Josh rit et termina l'appel sans lui donner de réponse. Mais je n'avais pas besoin d'entendre l'homme le dire, car il était clair qu'elle avait raison, et c'était exactement la raison pour laquelle il l'avait fait.
J'attendis que l'appel se termine avant de sortir sur le balcon avec Mercy, demandant une cigarette et la fumant en silence pendant quelques instants avant de parler, lui laissant le temps de rassembler ses pensées. « Où travailles-tu ? »
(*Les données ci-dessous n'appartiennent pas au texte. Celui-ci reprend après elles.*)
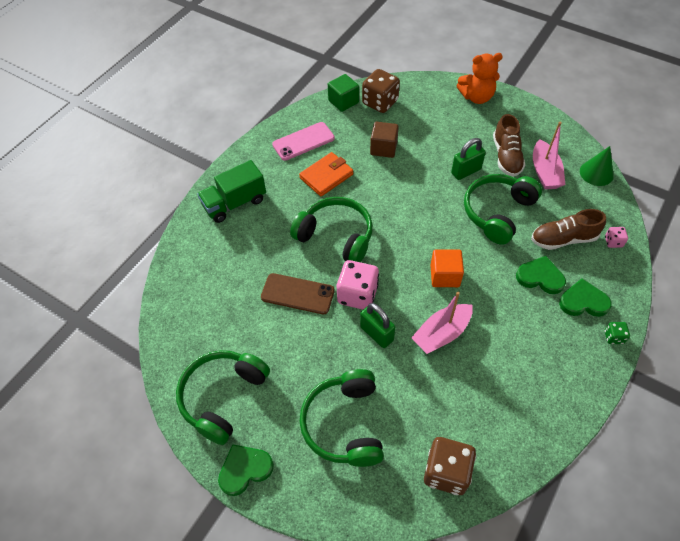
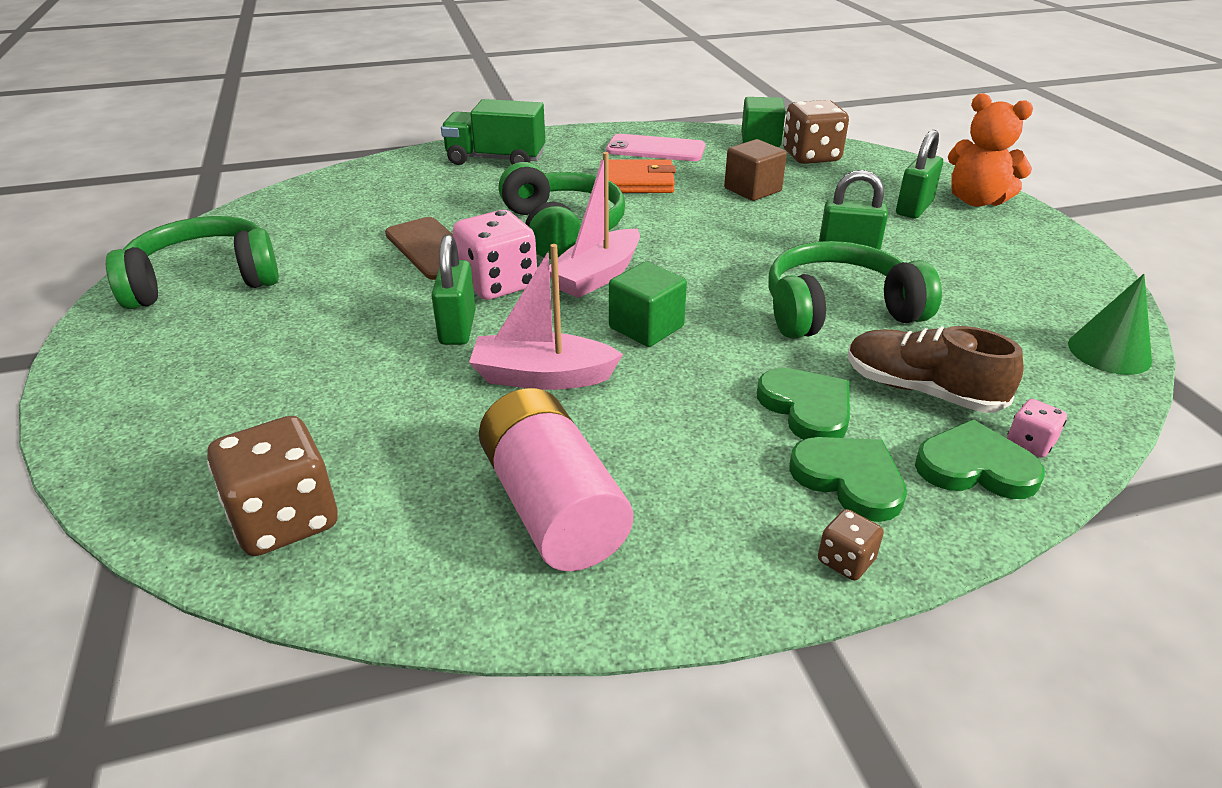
camera: 40 degrees right, 20 degrees down
(245, 469) = (103, 347): green heart -> green heart (975, 467)
(344, 424) = (266, 381): green headphones -> none
(445, 276) = (646, 327): orange cube -> green cube
(459, 119) = (914, 208): none -> green padlock
(506, 156) = (943, 267): brown shoe -> none
(518, 389) = (553, 507): none -> pink battery
(544, 172) = (994, 309): pink boat -> pink boat (597, 276)
(613, 337) = (846, 561): green dice -> brown dice

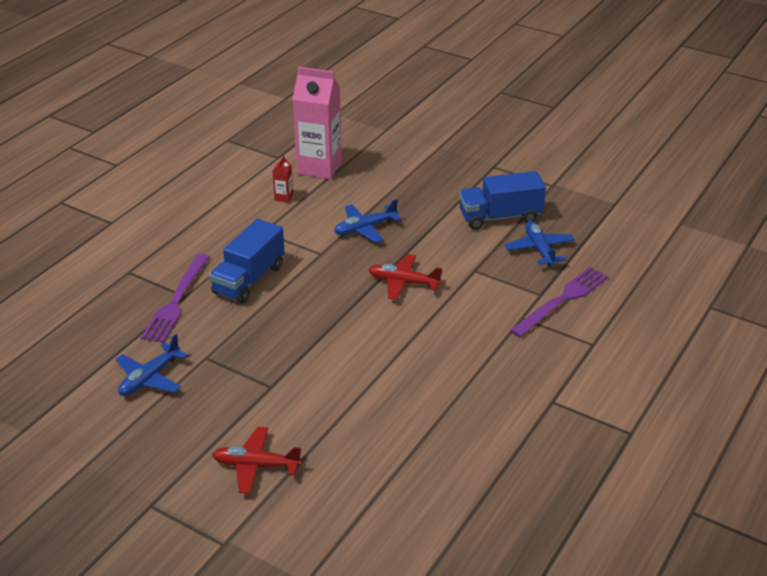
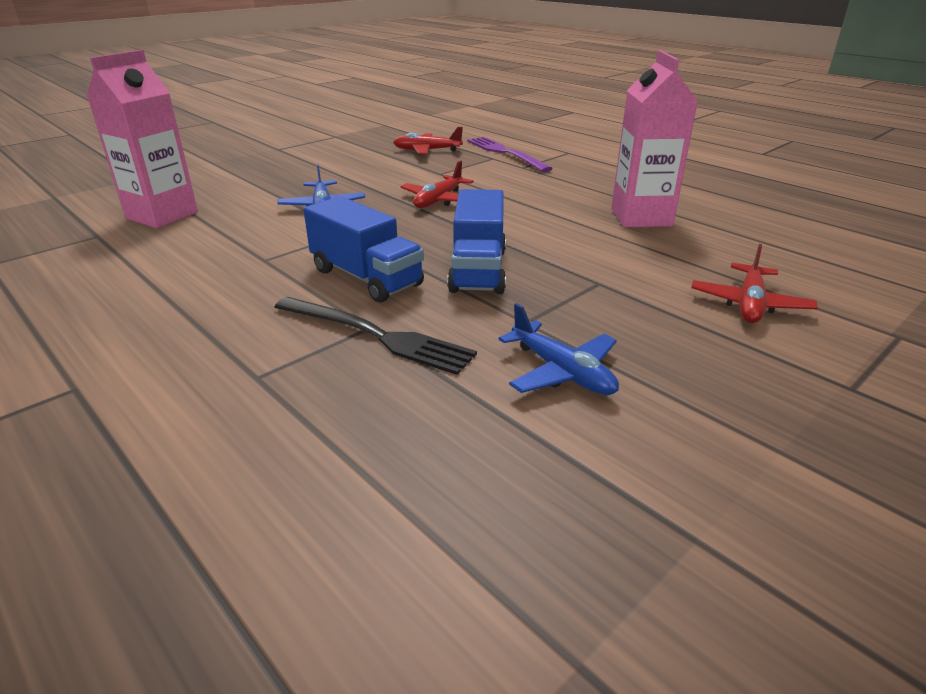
camera: 75 degrees left, 5 degrees down
(176, 301) = (376, 335): purple fork -> black fork
(284, 197) = (201, 241): red carton -> none
(413, 405) = (641, 217): none -> pink carton
(500, 217) = (364, 156): blue truck -> blue truck (478, 270)
(539, 249) = (427, 151): blue plane -> red plane

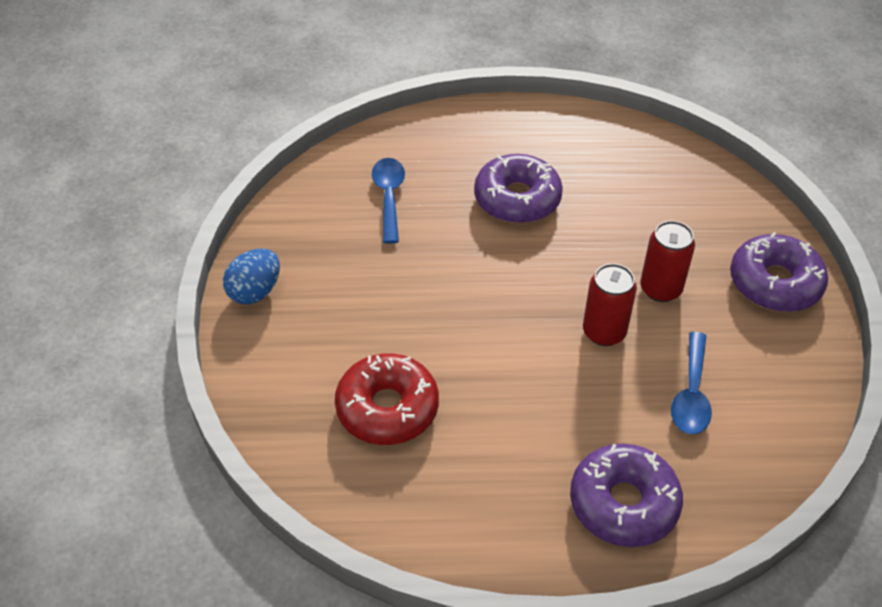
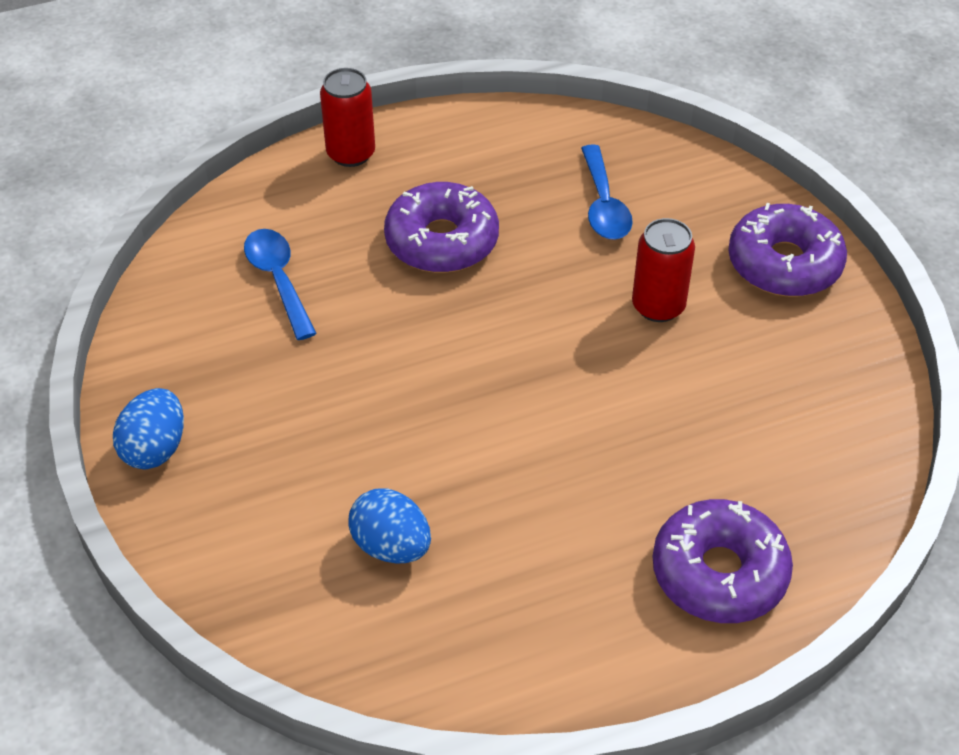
camera: 20 degrees left, 0 degrees up
(387, 408) = (391, 546): red donut -> blue egg
(604, 332) = (614, 376): red can -> red can (351, 153)
(691, 394) = (743, 421): blue spoon -> blue spoon (604, 205)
« Je travaille comme serveuse au diner sur la deuxième avenue, mais mon patron vient de m'appeler pour me dire que je ne dois pas venir ce soir, mais merci d'être prêt à me conduire, Alaric. » répondit-elle, tentant de cacher sa déception. Si je n'avais pas entendu la conversation téléphonique, je n'aurais pas su qu'elle était incroyablement bouleversée.
« Merci pour le repas, Mercy. C'était incroyable, vraiment. Je vais partir pour que tu puisses profiter du reste de ta soirée en paix. Je te verrai demain matin. » dis-je en lui souriant doucement avant de quitter son appartement et de descendre jusqu'à ma voiture.
Mon trajet dura environ dix minutes avant que j'arrive enfin à destination.
« Je cherche Josh, » dis-je à l'hôtesse qui m'accueillit en entrant dans le restaurant.